Problem to solve: Every record should be copied exactly, except that pictures are to be omitted.

[Saved data entries]
#####
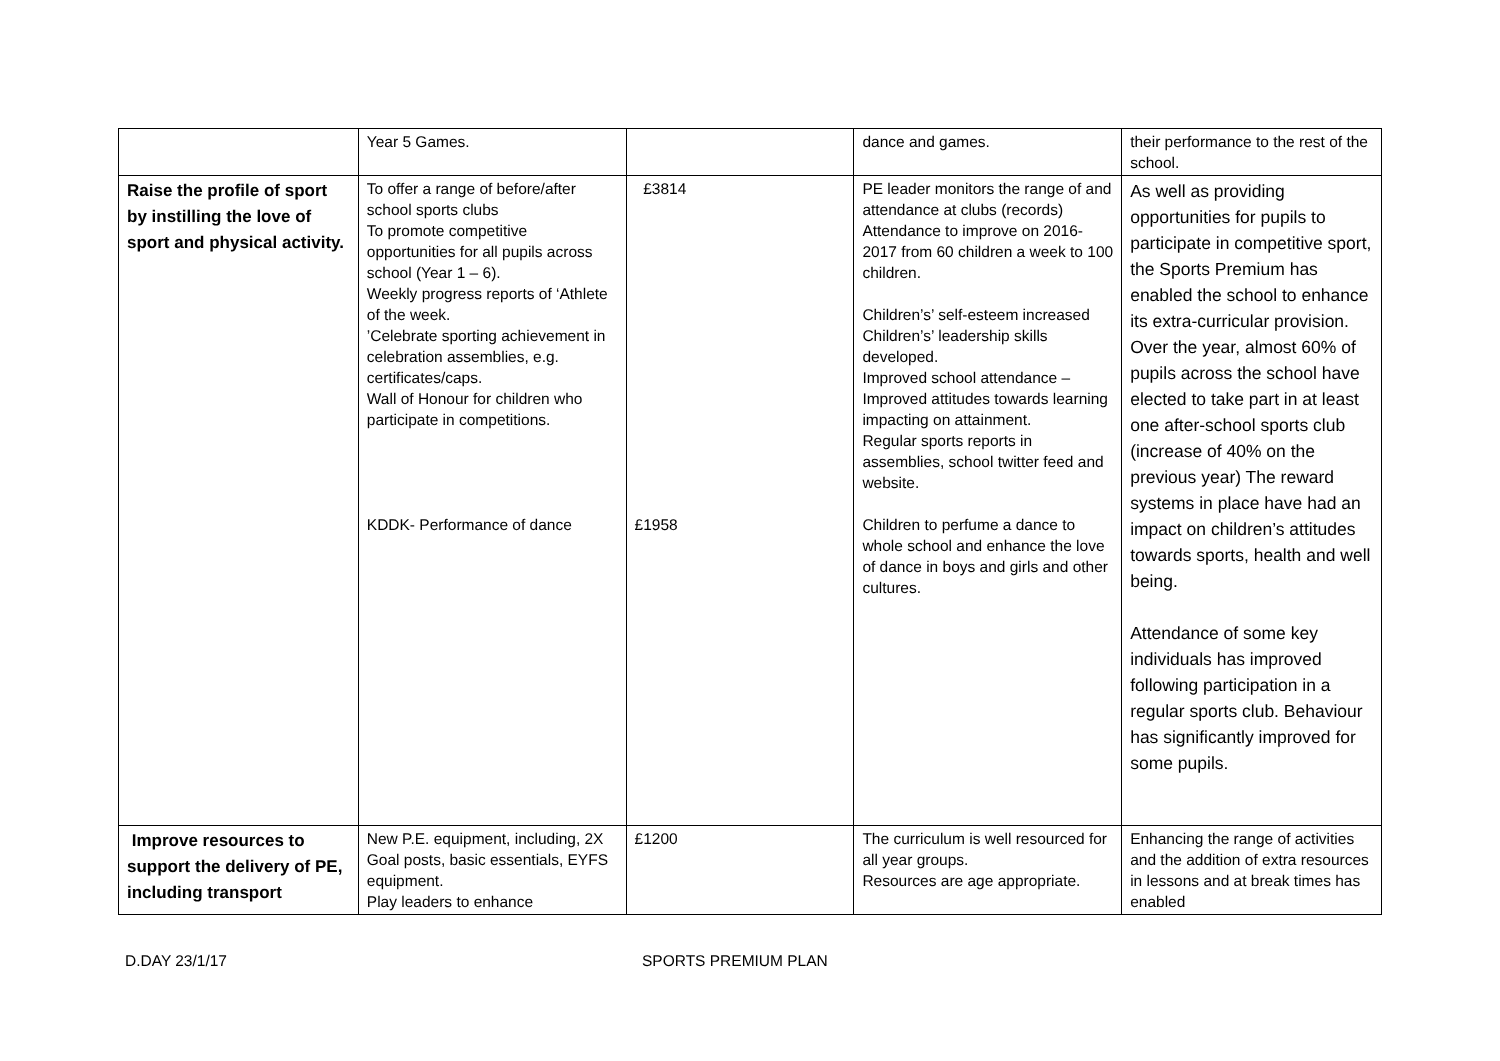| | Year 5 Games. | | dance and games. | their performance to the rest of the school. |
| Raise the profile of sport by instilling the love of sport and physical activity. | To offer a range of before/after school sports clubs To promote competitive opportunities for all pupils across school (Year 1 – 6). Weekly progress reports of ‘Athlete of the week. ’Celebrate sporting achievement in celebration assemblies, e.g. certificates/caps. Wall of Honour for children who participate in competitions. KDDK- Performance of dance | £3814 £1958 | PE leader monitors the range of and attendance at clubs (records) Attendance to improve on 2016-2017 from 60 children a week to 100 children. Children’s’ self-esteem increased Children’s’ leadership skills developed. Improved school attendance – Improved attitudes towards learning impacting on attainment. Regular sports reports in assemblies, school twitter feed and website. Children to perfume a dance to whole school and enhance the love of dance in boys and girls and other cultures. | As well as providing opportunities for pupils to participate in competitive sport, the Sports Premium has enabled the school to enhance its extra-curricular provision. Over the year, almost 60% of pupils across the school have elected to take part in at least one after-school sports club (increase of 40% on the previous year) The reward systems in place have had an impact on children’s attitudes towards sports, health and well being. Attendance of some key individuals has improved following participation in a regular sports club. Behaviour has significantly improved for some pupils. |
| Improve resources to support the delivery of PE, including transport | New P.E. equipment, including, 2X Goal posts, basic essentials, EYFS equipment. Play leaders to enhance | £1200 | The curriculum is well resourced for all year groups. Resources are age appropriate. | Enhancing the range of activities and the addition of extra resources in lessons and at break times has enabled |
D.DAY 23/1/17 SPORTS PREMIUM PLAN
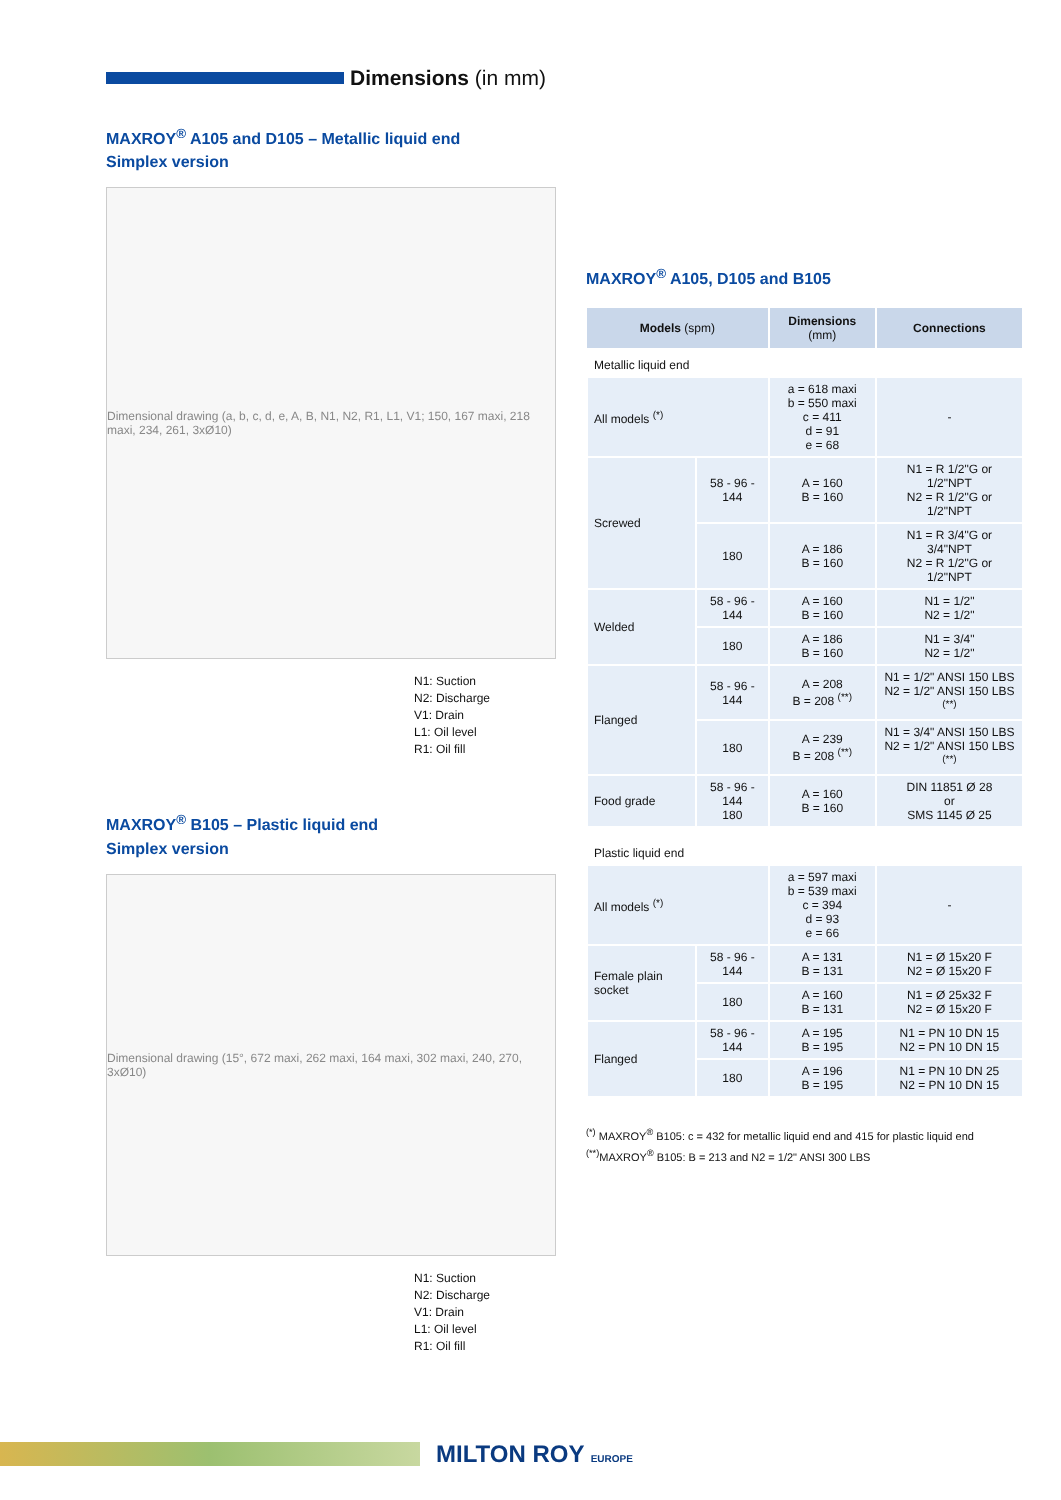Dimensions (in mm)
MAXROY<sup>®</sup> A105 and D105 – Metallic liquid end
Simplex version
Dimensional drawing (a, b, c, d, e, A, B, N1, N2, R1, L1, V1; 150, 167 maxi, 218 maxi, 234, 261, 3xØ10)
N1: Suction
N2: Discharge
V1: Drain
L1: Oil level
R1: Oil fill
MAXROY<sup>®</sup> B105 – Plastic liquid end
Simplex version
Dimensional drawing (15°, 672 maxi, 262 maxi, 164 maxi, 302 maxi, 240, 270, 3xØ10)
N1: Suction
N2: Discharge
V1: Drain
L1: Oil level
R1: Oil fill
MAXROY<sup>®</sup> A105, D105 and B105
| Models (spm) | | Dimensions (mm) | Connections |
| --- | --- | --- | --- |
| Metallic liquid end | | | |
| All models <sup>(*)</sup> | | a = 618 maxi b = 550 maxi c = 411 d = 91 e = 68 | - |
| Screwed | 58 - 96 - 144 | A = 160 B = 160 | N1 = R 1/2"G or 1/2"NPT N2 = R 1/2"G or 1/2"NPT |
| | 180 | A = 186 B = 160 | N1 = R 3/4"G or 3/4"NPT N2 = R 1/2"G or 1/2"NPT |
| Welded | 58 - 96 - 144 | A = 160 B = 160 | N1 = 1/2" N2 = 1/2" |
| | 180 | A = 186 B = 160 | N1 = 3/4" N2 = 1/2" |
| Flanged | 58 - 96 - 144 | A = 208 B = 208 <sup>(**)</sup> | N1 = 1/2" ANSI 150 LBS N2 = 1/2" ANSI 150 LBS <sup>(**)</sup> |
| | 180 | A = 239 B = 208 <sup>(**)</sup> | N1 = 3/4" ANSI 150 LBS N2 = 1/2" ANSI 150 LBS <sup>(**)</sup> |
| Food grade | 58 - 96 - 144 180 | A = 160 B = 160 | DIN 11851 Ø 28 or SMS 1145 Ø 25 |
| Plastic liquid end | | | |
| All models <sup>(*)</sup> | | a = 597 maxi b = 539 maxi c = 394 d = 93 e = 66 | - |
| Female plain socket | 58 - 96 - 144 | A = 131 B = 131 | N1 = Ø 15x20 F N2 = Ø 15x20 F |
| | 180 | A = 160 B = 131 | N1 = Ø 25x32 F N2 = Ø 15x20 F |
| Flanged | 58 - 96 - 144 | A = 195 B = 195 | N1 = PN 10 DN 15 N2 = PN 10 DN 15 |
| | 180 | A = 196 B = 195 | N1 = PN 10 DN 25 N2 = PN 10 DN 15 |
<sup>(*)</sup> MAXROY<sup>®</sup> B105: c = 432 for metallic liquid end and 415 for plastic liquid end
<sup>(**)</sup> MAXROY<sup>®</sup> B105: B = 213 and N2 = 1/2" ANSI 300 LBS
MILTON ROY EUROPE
#####
Answer box:
| | Year 5 Games. | | dance and games. | their performance to the rest of the school. |
| Raise the profile of sport by instilling the love of sport and physical activity. | To offer a range of before/after school sports clubs To promote competitive opportunities for all pupils across school (Year 1 – 6). Weekly progress reports of ‘Athlete of the week. ’Celebrate sporting achievement in celebration assemblies, e.g. certificates/caps. Wall of Honour for children who participate in competitions. KDDK- Performance of dance | £3814 £1958 | PE leader monitors the range of and attendance at clubs (records) Attendance to improve on 2016-2017 from 60 children a week to 100 children. Children’s’ self-esteem increased Children’s’ leadership skills developed. Improved school attendance – Improved attitudes towards learning impacting on attainment. Regular sports reports in assemblies, school twitter feed and website. Children to perfume a dance to whole school and enhance the love of dance in boys and girls and other cultures. | As well as providing opportunities for pupils to participate in competitive sport, the Sports Premium has enabled the school to enhance its extra-curricular provision. Over the year, almost 60% of pupils across the school have elected to take part in at least one after-school sports club (increase of 40% on the previous year) The reward systems in place have had an impact on children’s attitudes towards sports, health and well being. Attendance of some key individuals has improved following participation in a regular sports club. Behaviour has significantly improved for some pupils. |
| Improve resources to support the delivery of PE, including transport | New P.E. equipment, including, 2X Goal posts, basic essentials, EYFS equipment. Play leaders to enhance | £1200 | The curriculum is well resourced for all year groups. Resources are age appropriate. | Enhancing the range of activities and the addition of extra resources in lessons and at break times has enabled |
D.DAY 23/1/17 SPORTS PREMIUM PLAN
Dimensions (in mm)
MAXROY<sup>®</sup> A105 and D105 – Metallic liquid end
Simplex version
Dimensional drawing (a, b, c, d, e, A, B, N1, N2, R1, L1, V1; 150, 167 maxi, 218 maxi, 234, 261, 3xØ10)
N1: Suction
N2: Discharge
V1: Drain
L1: Oil level
R1: Oil fill
MAXROY<sup>®</sup> B105 – Plastic liquid end
Simplex version
Dimensional drawing (15°, 672 maxi, 262 maxi, 164 maxi, 302 maxi, 240, 270, 3xØ10)
N1: Suction
N2: Discharge
V1: Drain
L1: Oil level
R1: Oil fill
MAXROY<sup>®</sup> A105, D105 and B105
| Models (spm) | | Dimensions (mm) | Connections |
| --- | --- | --- | --- |
| Metallic liquid end | | | |
| All models <sup>(*)</sup> | | a = 618 maxi b = 550 maxi c = 411 d = 91 e = 68 | - |
| Screwed | 58 - 96 - 144 | A = 160 B = 160 | N1 = R 1/2"G or 1/2"NPT N2 = R 1/2"G or 1/2"NPT |
| | 180 | A = 186 B = 160 | N1 = R 3/4"G or 3/4"NPT N2 = R 1/2"G or 1/2"NPT |
| Welded | 58 - 96 - 144 | A = 160 B = 160 | N1 = 1/2" N2 = 1/2" |
| | 180 | A = 186 B = 160 | N1 = 3/4" N2 = 1/2" |
| Flanged | 58 - 96 - 144 | A = 208 B = 208 <sup>(**)</sup> | N1 = 1/2" ANSI 150 LBS N2 = 1/2" ANSI 150 LBS <sup>(**)</sup> |
| | 180 | A = 239 B = 208 <sup>(**)</sup> | N1 = 3/4" ANSI 150 LBS N2 = 1/2" ANSI 150 LBS <sup>(**)</sup> |
| Food grade | 58 - 96 - 144 180 | A = 160 B = 160 | DIN 11851 Ø 28 or SMS 1145 Ø 25 |
| Plastic liquid end | | | |
| All models <sup>(*)</sup> | | a = 597 maxi b = 539 maxi c = 394 d = 93 e = 66 | - |
| Female plain socket | 58 - 96 - 144 | A = 131 B = 131 | N1 = Ø 15x20 F N2 = Ø 15x20 F |
| | 180 | A = 160 B = 131 | N1 = Ø 25x32 F N2 = Ø 15x20 F |
| Flanged | 58 - 96 - 144 | A = 195 B = 195 | N1 = PN 10 DN 15 N2 = PN 10 DN 15 |
| | 180 | A = 196 B = 195 | N1 = PN 10 DN 25 N2 = PN 10 DN 15 |
<sup>(*)</sup> MAXROY<sup>®</sup> B105: c = 432 for metallic liquid end and 415 for plastic liquid end
<sup>(**)</sup> MAXROY<sup>®</sup> B105: B = 213 and N2 = 1/2" ANSI 300 LBS
MILTON ROY EUROPE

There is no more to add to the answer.